• [WHAT TO PRODUCE]: Copy everything from "In an attempt" down to "happy in Russia." in the piece on patriotism and the Olympics, swapping "Potemkin village" for "stage set".

• [TEXT UNDER STUDY]:

Democracy Lab

Patriotism and the Olympics

Why taking the wrong stand on the Olympics can get you accused of being a traitor to the nation.

There were no free tables at the Sochi gay club Mayak on Friday night. St. Valentine's Day ruled. The patrons expressed their feelings freely. Kissing couples cuddled around the bar. The dance floor grew crowded as the sound system pumped out the bouncy rhythms of Russian pop songs about love. The scene could have come from any Eastern European nightclub: rows of red, heart-shaped balloons, waiters in gothic leather outfits, visitors chatting in foreign languages. Nothing about the club's décor indicated that we were in Russia, nor was there anything that recalled the Olympic Games.

The absence of Russian flags or other state symbols was entirely intentional. "State flags at a gay club?" Andrei Tanichev, the club's owner, laughed. "The authorities might accuse us of violating some new law." He's one of the very few openly gay men in Sochi. "You never know what our lawmakers might come up with next, what they might decide to fine us for tomorrow."

Outside the club, crowds of young Russians, wrapped in their local and state flags, flooded downtown Sochi on their way back from a hockey game in the Olympic park. The names of the cities written on the flags -- "Astrakhan," "Baikalsk," "South Sakhalin" -- covered opposite corners of the country's geography. Several fans I spoke with had saved money for months to be able to travel thousands of miles to Sochi and demonstrate their genuine enthusiasm for sports in general and their country's athletes in particular. Russian patriotism was on the rise, and so were President Putin's ratings. (The photo above shows Putin meeting with veterans of the Soviet war in Afghanistan shortly after Saturday's U.S.-Russia hockey match.)

In an attempt to counter the overwhelmingly negative foreign coverage of the Olympics, the authorities promised their support for a Saturday protest organized by the group Environmental Watch and attended primarily by people from Sochi. Mayak, the gay club, welcomed Putin's recent positive comments about the club and its owner, though the coverage didn't really make Andrei's life any easier. The Western press criticized Tanichev and his partner Roman Kochagov for doing the Kremlin's bidding, and accused them of building a Potemkin village designed to convince the world that sexual minorities are happy in Russia.

• [INFORMATION SUPPLIED]:

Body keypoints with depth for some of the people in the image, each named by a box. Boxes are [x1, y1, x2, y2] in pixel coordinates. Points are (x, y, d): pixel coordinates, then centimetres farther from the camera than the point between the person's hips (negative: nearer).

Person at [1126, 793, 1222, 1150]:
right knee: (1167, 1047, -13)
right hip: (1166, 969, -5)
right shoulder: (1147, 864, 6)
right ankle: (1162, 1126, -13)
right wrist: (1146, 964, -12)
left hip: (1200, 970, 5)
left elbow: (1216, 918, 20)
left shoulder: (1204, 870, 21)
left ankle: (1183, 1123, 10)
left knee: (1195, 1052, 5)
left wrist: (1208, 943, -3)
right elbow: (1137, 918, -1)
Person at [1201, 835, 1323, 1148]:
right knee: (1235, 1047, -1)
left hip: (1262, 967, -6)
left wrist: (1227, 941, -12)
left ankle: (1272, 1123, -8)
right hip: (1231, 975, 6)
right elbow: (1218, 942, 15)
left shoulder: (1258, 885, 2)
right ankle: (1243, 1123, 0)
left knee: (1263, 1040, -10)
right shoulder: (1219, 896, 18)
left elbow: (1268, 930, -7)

...

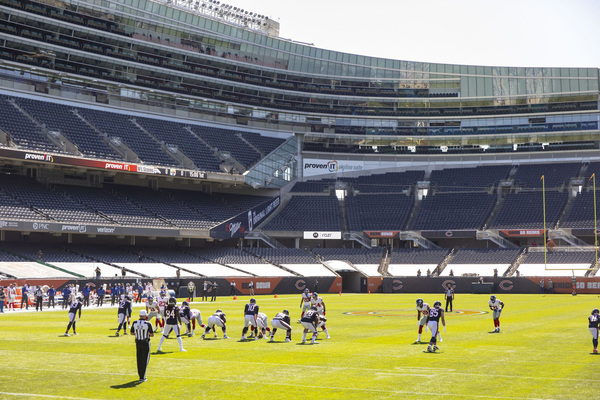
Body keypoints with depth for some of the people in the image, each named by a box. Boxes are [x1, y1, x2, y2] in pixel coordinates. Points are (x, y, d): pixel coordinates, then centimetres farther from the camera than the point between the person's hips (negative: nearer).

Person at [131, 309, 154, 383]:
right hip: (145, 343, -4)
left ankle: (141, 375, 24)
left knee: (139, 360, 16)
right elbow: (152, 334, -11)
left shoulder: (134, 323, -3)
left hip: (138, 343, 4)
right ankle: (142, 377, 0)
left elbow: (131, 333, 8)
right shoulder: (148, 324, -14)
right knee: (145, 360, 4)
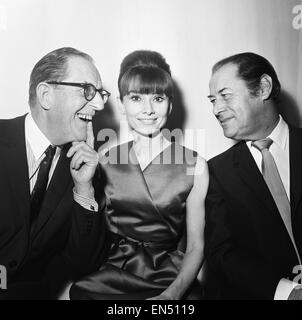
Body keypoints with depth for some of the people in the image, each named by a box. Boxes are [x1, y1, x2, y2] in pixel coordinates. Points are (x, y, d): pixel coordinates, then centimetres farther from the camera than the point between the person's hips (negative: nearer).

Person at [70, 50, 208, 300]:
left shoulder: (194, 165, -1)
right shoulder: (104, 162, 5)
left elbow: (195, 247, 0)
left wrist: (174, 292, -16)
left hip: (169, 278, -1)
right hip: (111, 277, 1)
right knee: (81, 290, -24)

==

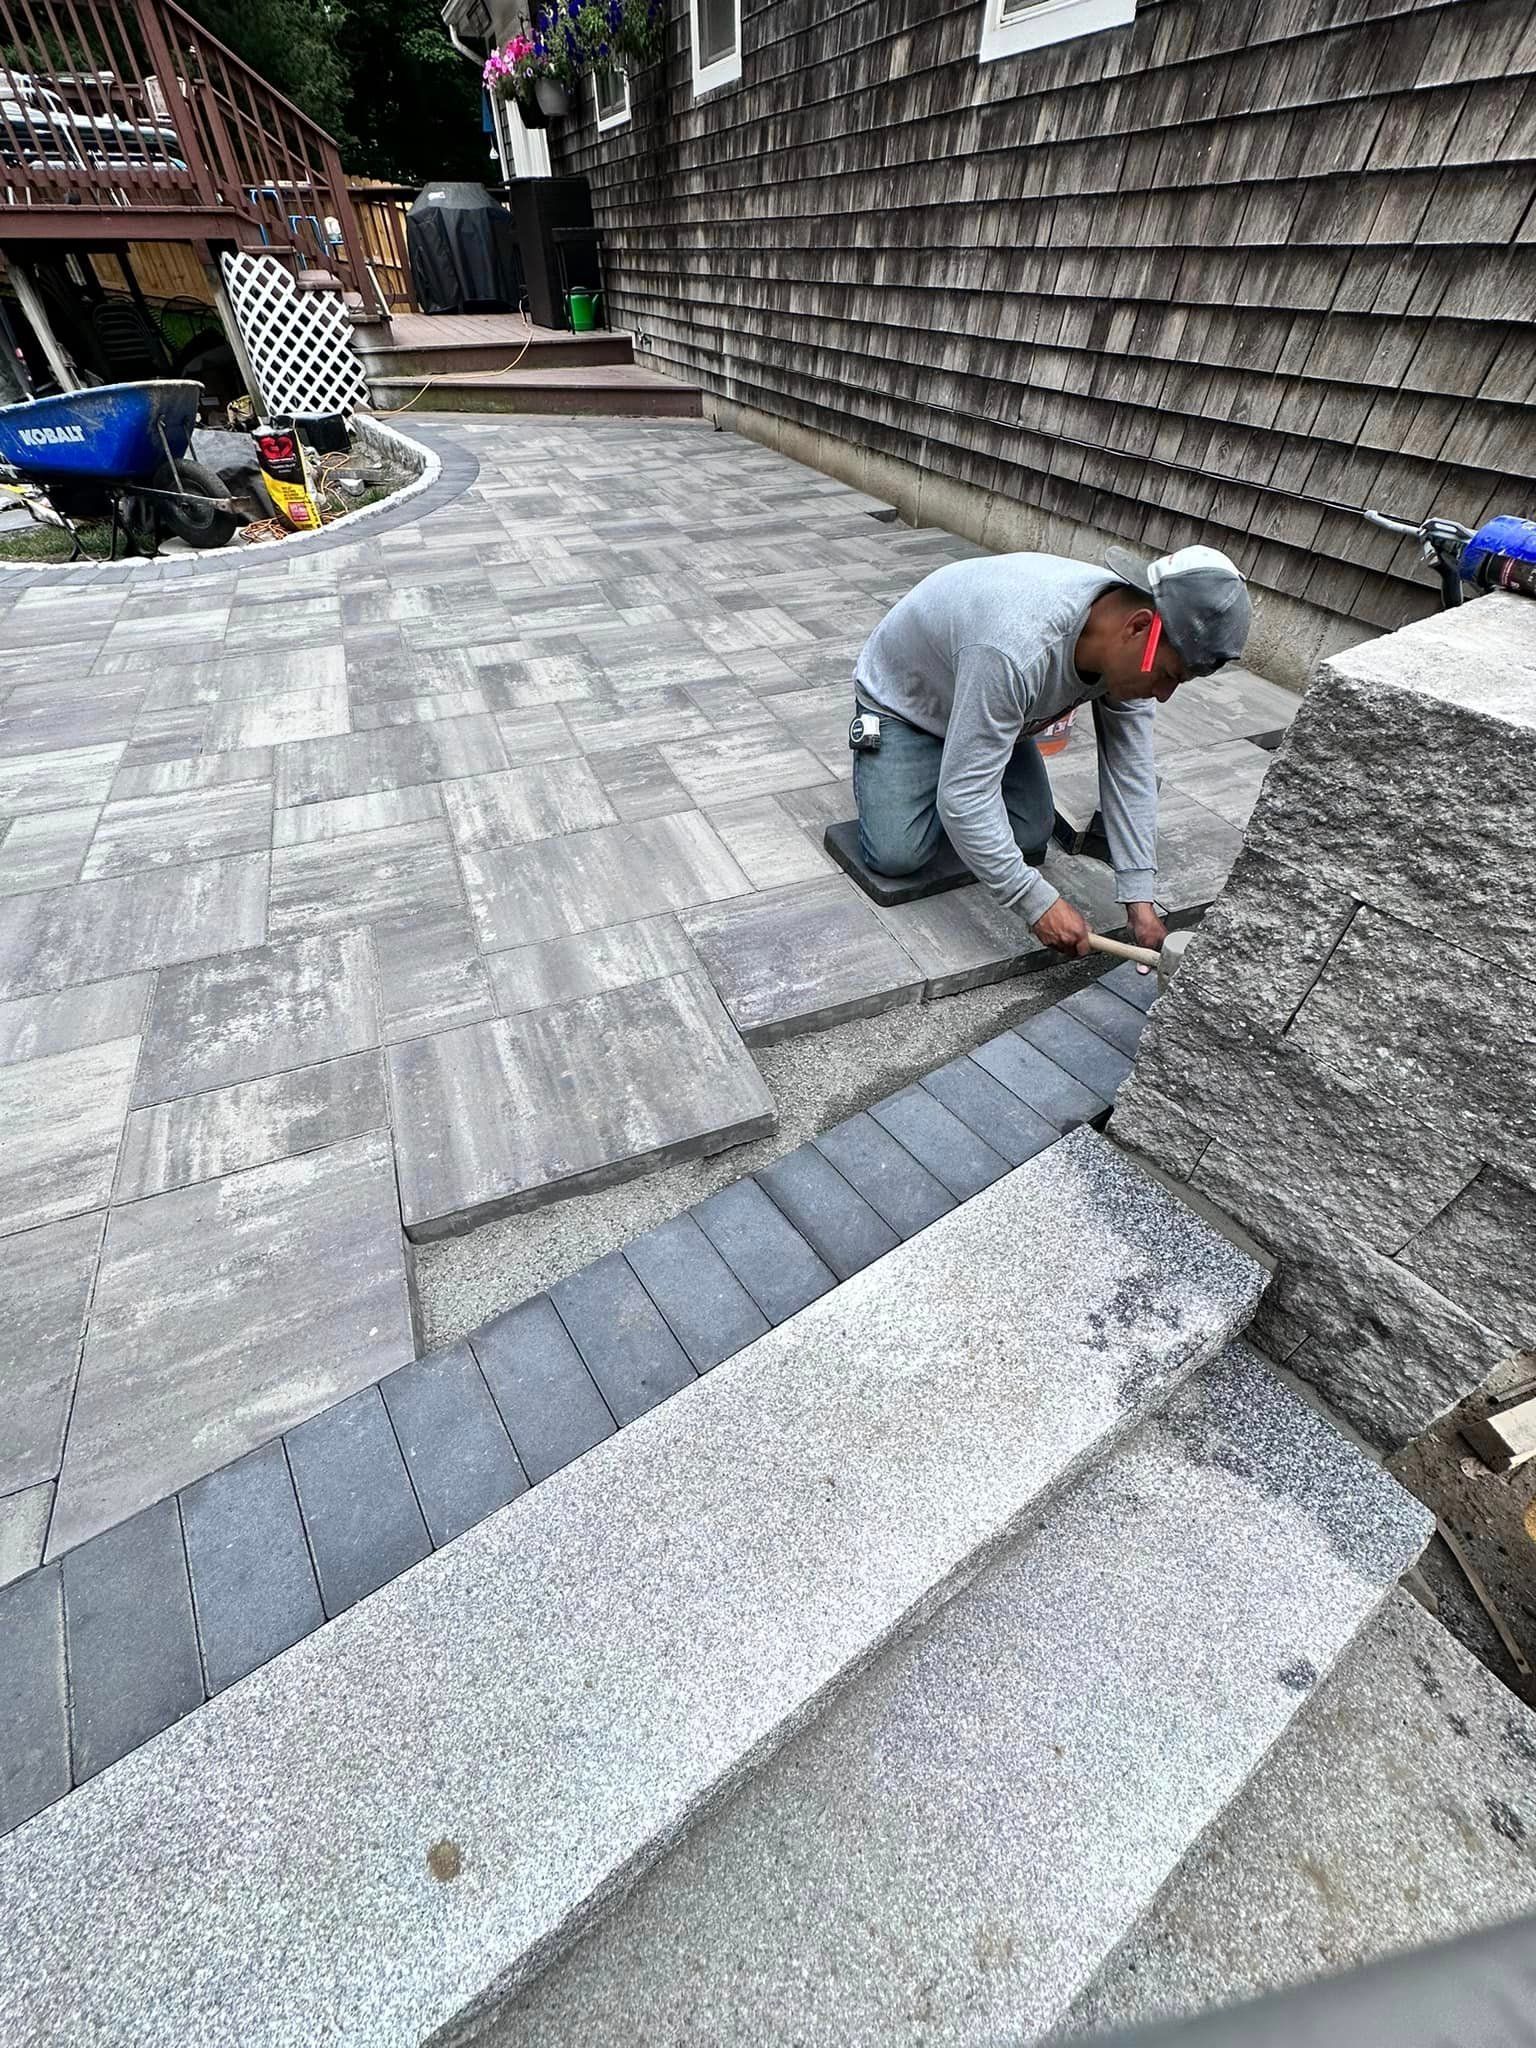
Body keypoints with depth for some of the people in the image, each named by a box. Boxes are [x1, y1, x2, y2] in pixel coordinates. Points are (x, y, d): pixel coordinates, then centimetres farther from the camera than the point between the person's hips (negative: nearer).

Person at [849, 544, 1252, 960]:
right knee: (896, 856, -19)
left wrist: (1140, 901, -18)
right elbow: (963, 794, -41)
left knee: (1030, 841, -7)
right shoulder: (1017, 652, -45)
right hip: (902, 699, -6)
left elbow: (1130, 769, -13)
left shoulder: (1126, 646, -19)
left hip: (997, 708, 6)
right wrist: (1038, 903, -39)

• [THE ANSWER]:
In an attempt to counter the overwhelmingly negative foreign coverage of the Olympics, the authorities promised their support for a Saturday protest organized by the group Environmental Watch and attended primarily by people from Sochi. Mayak, the gay club, welcomed Putin's recent positive comments about the club and its owner, though the coverage didn't really make Andrei's life any easier. The Western press criticized Tanichev and his partner Roman Kochagov for doing the Kremlin's bidding, and accused them of building a stage set designed to convince the world that sexual minorities are happy in Russia.